Суверенитет - страница 3



Нет ничего удивительного в том, что буржуазия ныне отказывается от принципов, которыми она пользовалась, идя к власти. Суверенитет разделяет судьбу многих лозунгов, популярных в XVIII в. и ныне свергаемых с пьедестала как «отжившие свое время». Принцип государственного суверенитета как полновластия государства и его неограниченного правотворчества был нужен буржуазии, когда она завоевала власть в государстве и безмятежно пользовалась монополией власти государства, но суверенитет стал не нужен буржуазии, когда возникла опасность использования полновластия государства другим классом против капиталистической собственности. Народный суверенитет был нужен буржуазии, когда она имела возможность говорить от имени еще безмолвствовавшего народа. Но народный суверенитет стал не нужен и опасен, когда народ стал выходить из повиновения. Национальный суверенитет был нужен буржуазии, когда она боролась за создание национальных государств, но он стал не нужен ей, когда она, в лице монополистического капитала крупных империалистических государств, ломает границы национальных государств и попирает права национальностей. Принцип суверенитета теперь становится знаменем борьбы этих национальностей против империалистической экспансии.

В настоящее время отношение буржуазии к принципу суверенитета уже не решает его судьбы. Выросли и окрепли новые социальные силы, подлинные представители прогресса, для которых суверенитет не пустой звук и не непосильная ноша. Это означает дальнейшее развитие принципа суверенитета, дальнейшие изменения как в содержании, так и в формах суверенитета. В этой способности к развитию, к изменениям в форме и содержании и проявляется подлинная жизнеспособность принципа суверенитета.

Противники суверенитета нередко прикрывают свое стремление к ликвидации суверенитета красноречивыми Филиппинами против «абсолютного» суверенитета[2]. Но абсолютного суверенитета никогда не было и не могло быть. Это – категория метафизического порядка или плод воображения. Границы суверенитета существовали всегда; они определялись экономическими условиями, развитием международного общения государств и морально-политическими требованиями исторической эпохи. Эти границы изменялись вместе с изменением всех этих факторов.

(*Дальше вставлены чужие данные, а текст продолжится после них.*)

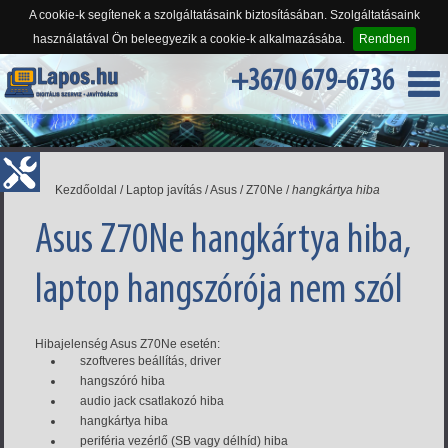
A cookie-k segítenek a szolgáltatásaink biztosításában. Szolgáltatásaink
használatával Ön beleegyezik a cookie-k alkalmazásába.
Rendben
+3670 679-6736
Kezdőoldal
/
Laptop javítás
/
Asus
/
Z70Ne
/
hangkártya hiba
Asus Z70Ne hangkártya hiba,
laptop hangszórója nem szól
Hibajelenség Asus Z70Ne esetén:
szoftveres beállítás, driver
hangszóró hiba
audio jack csatlakozó hiba
hangkártya hiba
periféria vezérlő (SB vagy délhíd) hiba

Еще задолго до войны некоторые ретивые ликвидаторы суверенитета (например, венец Кунц) упрекали советскую концепцию, отстаивающую «устаревший» «реакционный» принцип суверенитета, в консерватизме. Такое обвинение в «отсталости» раздается и ныне с различных сторон. Но этим нельзя нас запугать. «О, да, – говорил А. Я. Вышинский на II Генеральной Ассамблее, в ответ на выступление Спаака против „реакционной и вышедшей из моды“ идеи суверенитета, – государственный суверенитет – реакционная идея, ибо он мешает „прогрессивному“ движению империализма, шествующего по миру с широко раскрытой пастью и с протянутыми далеко вперед хищными лапами… эту идею хотят вывести из моды, так как сильные капиталистические страны больше в ней не нуждаются, эти страны нуждаются в обратном: в уничтожении как идеи суверенитета, так и самого суверенитета других государств»[3].

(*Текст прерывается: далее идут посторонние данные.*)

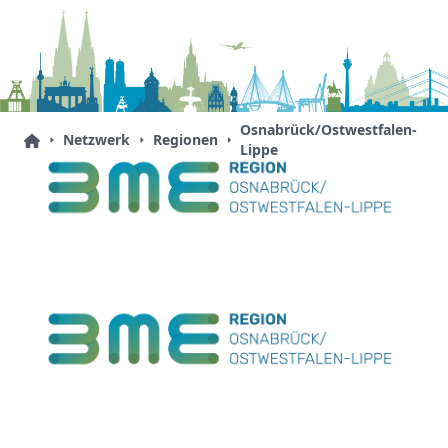
Osnabrück/Ostwestfalen-
Netzwerk
Regionen
Lippe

Когда речь идет об охране прав и свободы народов, Советский Союз и советская наука не боятся показаться кое-кому «консервативными». На деле эта позиция ничего общего не имеет с консервированием старого, отживающего. Мы не рабы догмы и не фетишисты формы суверенитета. Мы раскрываем реальное, развивающееся, изменяющееся содержание принципа суверенитета, соответствующее новым условиям общественной жизни как в международном, так и в национальном масштабе, требованиям прогрессивного развития человечества. Но именно поэтому советская наука не может уподобиться тем, кто в погоне за мнимой «ультра-новизной» выплескивает из ванны ребенка вместе с водой. «Новаторство отнюдь не всегда совпадает с прогрессом» (Жданов).